WORK INSTRUCTION 1 | How does the comment on ActivityPub describe ActivityPub?
WORK INSTRUCTION 2 | Reproduce the stretch of the comment on ActivityPub from "ActivityPub is just" through "social media shaped.".

DOCUMENT EXTRACT |
══════
ActivityPub is just a standard for how users can interact with a server, and how that server pushes data to other servers. What that data is is entirely up to the developers, it just needs to be roughly social media shaped.
I found the bridgy website a bit confusing, but people who areupset should read through to get a better idea of what it actually does.
Initially I thought it was just scraping and reposting too, but I find what the dev is working towards is very much in the spirit of the fediverse.
Honestly I see the fediverse as a massive opportunity for corporations.
If you’re Google, why not host a Google corporate instance where everything is authenticated as your own content, under your own URL, but you can still reshare outside content? You’ll never have the issues of unwanted or controversial content appearing with your brand. There’s no chance of a parody account pretending to be your customer service, and you won’t have to pay a protection fee for an authentic checkmark.
This is 10x more important for governments to do, as right now I can’t view official political discourse from my own government without giving my data to a private company.
══════
Dataset records:
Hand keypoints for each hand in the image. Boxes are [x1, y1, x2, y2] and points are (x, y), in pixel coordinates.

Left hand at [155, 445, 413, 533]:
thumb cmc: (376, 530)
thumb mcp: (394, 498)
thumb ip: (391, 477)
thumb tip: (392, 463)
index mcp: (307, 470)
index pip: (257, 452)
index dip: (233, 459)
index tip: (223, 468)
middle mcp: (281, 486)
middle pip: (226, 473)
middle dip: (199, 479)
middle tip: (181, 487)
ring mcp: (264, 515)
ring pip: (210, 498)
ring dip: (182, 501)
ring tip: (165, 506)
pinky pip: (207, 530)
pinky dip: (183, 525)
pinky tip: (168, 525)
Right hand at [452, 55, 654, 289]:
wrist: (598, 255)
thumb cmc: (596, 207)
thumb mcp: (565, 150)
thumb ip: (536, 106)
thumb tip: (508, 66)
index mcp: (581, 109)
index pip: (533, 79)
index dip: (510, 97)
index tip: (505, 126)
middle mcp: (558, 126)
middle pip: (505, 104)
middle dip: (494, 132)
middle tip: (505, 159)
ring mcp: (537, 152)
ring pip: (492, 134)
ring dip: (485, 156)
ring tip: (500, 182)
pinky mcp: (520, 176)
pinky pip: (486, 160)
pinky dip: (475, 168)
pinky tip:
══════
PROBLEM SOLUTION 1 | As a standard for how users can interact with a server and how that server pushes data to other servers.

PROBLEM SOLUTION 2 |
ActivityPub is just a standard for how users can interact with a server, and how that server pushes data to other servers. What that data is is entirely up to the developers, it just needs to be roughly social media shaped.